Une grave crise de gouvernance secoue Congo Airways, sur fond d’accusations de mauvaise gestion, de dépenses contestées et de salaires impayés. Le différend oppose notamment le président du Conseil d’administration, Bertrand Ewanga, au directeur général, Alexandre Mukendi Tshikala.
Dans une correspondance datée du 2 septembre 2026 et adressée à la ministre du Portefeuille, le PCA accuse le directeur général de « gestion hasardeuse et calamiteuse », de gaspillage et de « sabotage flagrant » de la vision présidentielle visant à relancer la compagnie nationale.
Bertrand Ewanga affirme que plus de 23 millions de dollars auraient été engagés sans résultat tangible au cours des vingt mois de gestion de l’actuelle direction. Il déplore notamment qu’aucun avion n’ait été remis en exploitation durant cette période.
Plusieurs opérations sont également mises en cause. Le PCA cite la résiliation du contrat conclu avec la compagnie lituanienne KLASJET, ainsi que la location d’un Airbus A320 auprès de la société sud-africaine ALLEGENCIA. Selon lui, l’appareil n’aurait jamais effectué de vol, malgré des dépenses dépassant 3 millions de dollars.
Il évoque également une somme de 255 000 dollars versée à INTERNATIONAL AIR LEASES, dont la destination serait inconnue, ainsi qu’un paiement de 1,41 million de dollars effectué en 2024 à la compagnie jordanienne JORDAN AVIATION pour un avion qui n’aurait jamais été livré.
La directrice générale adjointe, Pontshi Lobo Mamitsho, est également citée dans ces accusations. Le PCA estime que ces différentes opérations traduisent de graves dysfonctionnements dans la gestion de la compagnie et compromettent les efforts de relance engagés par l’État.
Dans deux correspondances datées du 7 septembre, le directeur général Alexandre Mukendi Tshikala a rejeté « avec la plus grande fermeté » les accusations portées contre lui. Il dénonce une tentative de déstabilisation de la direction, des manœuvres communautaires au sein du personnel et une possible volonté de provoquer son départ.

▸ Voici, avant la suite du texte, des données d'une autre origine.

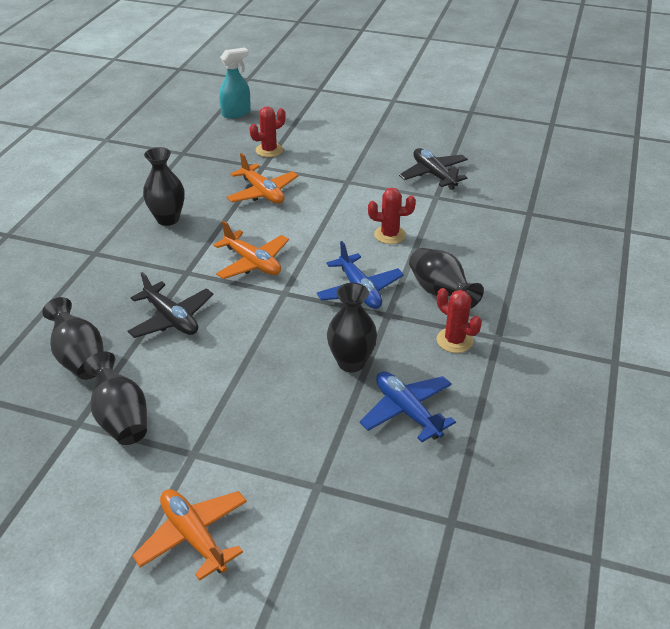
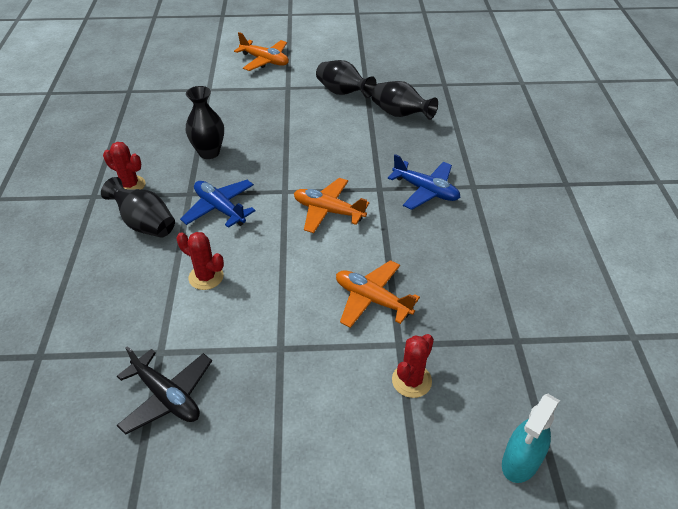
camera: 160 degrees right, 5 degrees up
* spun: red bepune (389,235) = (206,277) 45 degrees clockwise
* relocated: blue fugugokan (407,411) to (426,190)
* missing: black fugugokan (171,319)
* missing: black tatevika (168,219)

Le directeur général a demandé la mise en place d’un audit indépendant et contradictoire afin d’établir les responsabilités sur la base de documents vérifiables. Il a également sollicité la convocation d’une réunion du Conseil d’administration et de l’Assemblée générale des actionnaires, initialement prévue le 11 septembre.
Ce conflit intervient alors que la compagnie fait déjà l’objet de préoccupations institutionnelles. Le 17 février 2026, une commission d’enquête mixte réunissant des représentants du ministère du Portefeuille, de l’Inspection générale des finances, du Conseil supérieur du portefeuille et de l’Autorité de l’aviation civile avait transmis son rapport.
Ce document aurait relevé des engagements financiers jugés imprudents, évalués à plus de 2 millions de dollars, ainsi que des violations présumées des procédures de passation des marchés publics. La commission aurait également recommandé une réévaluation de l’équipe dirigeante de Congo Airways.
Sur le plan opérationnel, le vice-Premier ministre chargé des Transports, Jean-Pierre Bemba Gombo, a convoqué, pour le 10 septembre, une quatrième réunion de coordination consacrée au plan de relance de la compagnie. Les discussions doivent notamment porter sur la mise en exploitation d’un Embraer E190 et d’un Airbus A320.
Mais la situation sociale demeure particulièrement tendue. Le Banc syndical national de Congo Airways a annoncé l’organisation de sit-in à partir du 10 septembre devant la Primature, plusieurs ministères et le Palais de la Nation.
Les agents réclament le paiement de 28 mois d’arriérés de salaires, dont 14 accumulés sous l’actuelle direction. Ils dénoncent également l’absence de relance effective de la compagnie et l’incertitude persistante entourant son avenir.
Entre accusations de mauvaise gestion, enquêtes institutionnelles, désaccords au sommet et revendications sociales, Congo Airways traverse une crise multidimensionnelle. La mise en place d’un audit indépendant et la clarification des responsabilités apparaissent désormais comme des étapes essentielles pour restaurer la confiance et relancer durablement la compagnie nationale.